It has long been rumored that the late Swedish author Stieg Larsson, who penned the phenomenally popular Millennium Trilogy (The Girl with the Dragon Tattoo and its two best-selling follow-ups), had written a further sequel before his sudden death at age 50. (Watch a CBS report about the "Millennium" phenomenon.) Now, his family has confirmed the existence of an unpublished manuscript, raising the question: Will fans ever get to read it? Here, a brief guide to the tantalizing find:
So there is, in fact, another book?
Three-quarters of one, according to the author's brother, but it's not the book you'd expect. Joakin Larsson tells CBS News that Stieg sent him an email 10 days before he died (on Nov. 9, 2004, from a heart attack) announcing that another book was almost finished. The twist: Stieg Larrson had apparently decided to jump ahead in the series and write the fifth installment "because he thought that was more fun to write than book number four." The New York Times' Julie Bosman says: "The disclosure — should it be true — adds another turn to an already twisty personal story that is nearly as complicated as the plots of the Swedish crime mysteries that Mr. Larsson wrote."
How many Millennium books did Stieg intend to write?
It is widely reported that Stieg planned to publish 10 books in the series.
Will the new manuscript be published?
Not at this point, anyway, due to a "bitter dispute" between the Larsson family and the author's longtime partner, Eva Gabrielsson. Although Gabrielsson lived with Larsson for more than 30 years, the two never married, and so, under Swedish law, his estate and the rights to his books reverted to his family. Gabrielsson is now fighting in court for her share of the Millennium profits.
Who has the manuscript now?
Reportedly, it's in Gabrielsson's possession, but she has no right to publish it. Stieg's father, Erland, says he has "held it for a couple of seconds" but did not read it.

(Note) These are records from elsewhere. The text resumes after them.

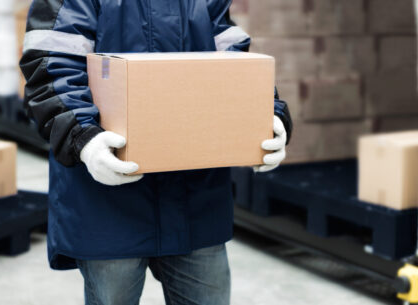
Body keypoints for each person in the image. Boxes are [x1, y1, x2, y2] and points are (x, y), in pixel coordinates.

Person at [20, 1, 292, 304]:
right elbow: (52, 67)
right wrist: (83, 139)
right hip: (108, 202)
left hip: (195, 201)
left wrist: (265, 115)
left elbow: (234, 63)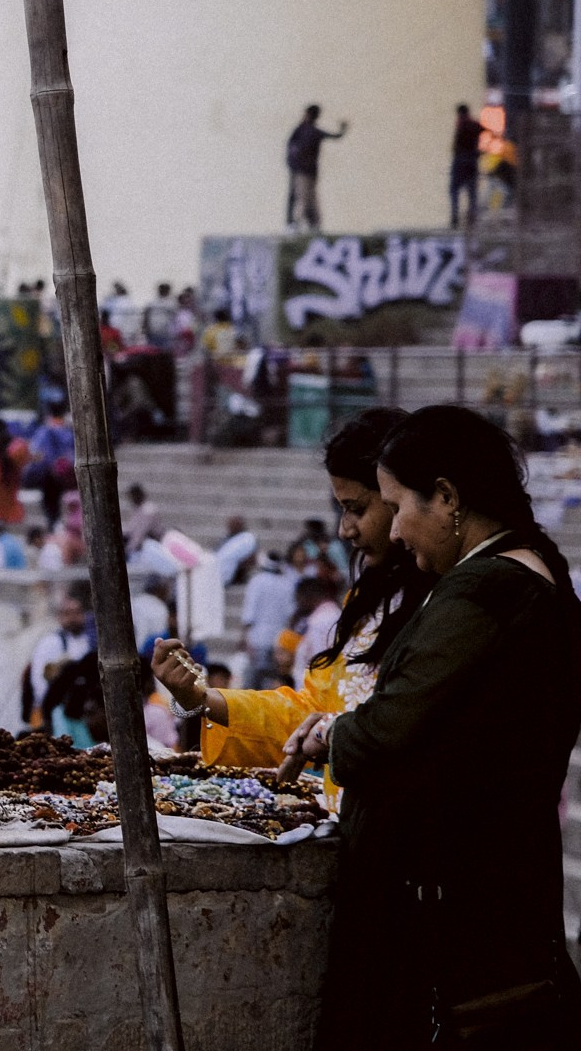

Do we know anything about its content?
Gabrielsson has refused to discuss the matter. Stieg's friend John-Henri Holmberg — the only other person known to have any insights — says he received an email from the author less than a month before his death discussing the book's setting, a remote island in the Canadian Arctic Archipelago. "The plot is set 120 kilometers north of Sachs Harbour, at Banks Island in the month of September," the email reportedly reads. "Did you know that 134 people live in Sachs Harbour, whose only contact with the world is a postal plane twice a week when the weather permits?... But there are 48,000 musk-ox and 80 different types of wild flowers that bloom during two weeks in early July, as well as an estimated 1,500 polar bears." According to the email, Stieg had written 320 pages of the projected 440-page book.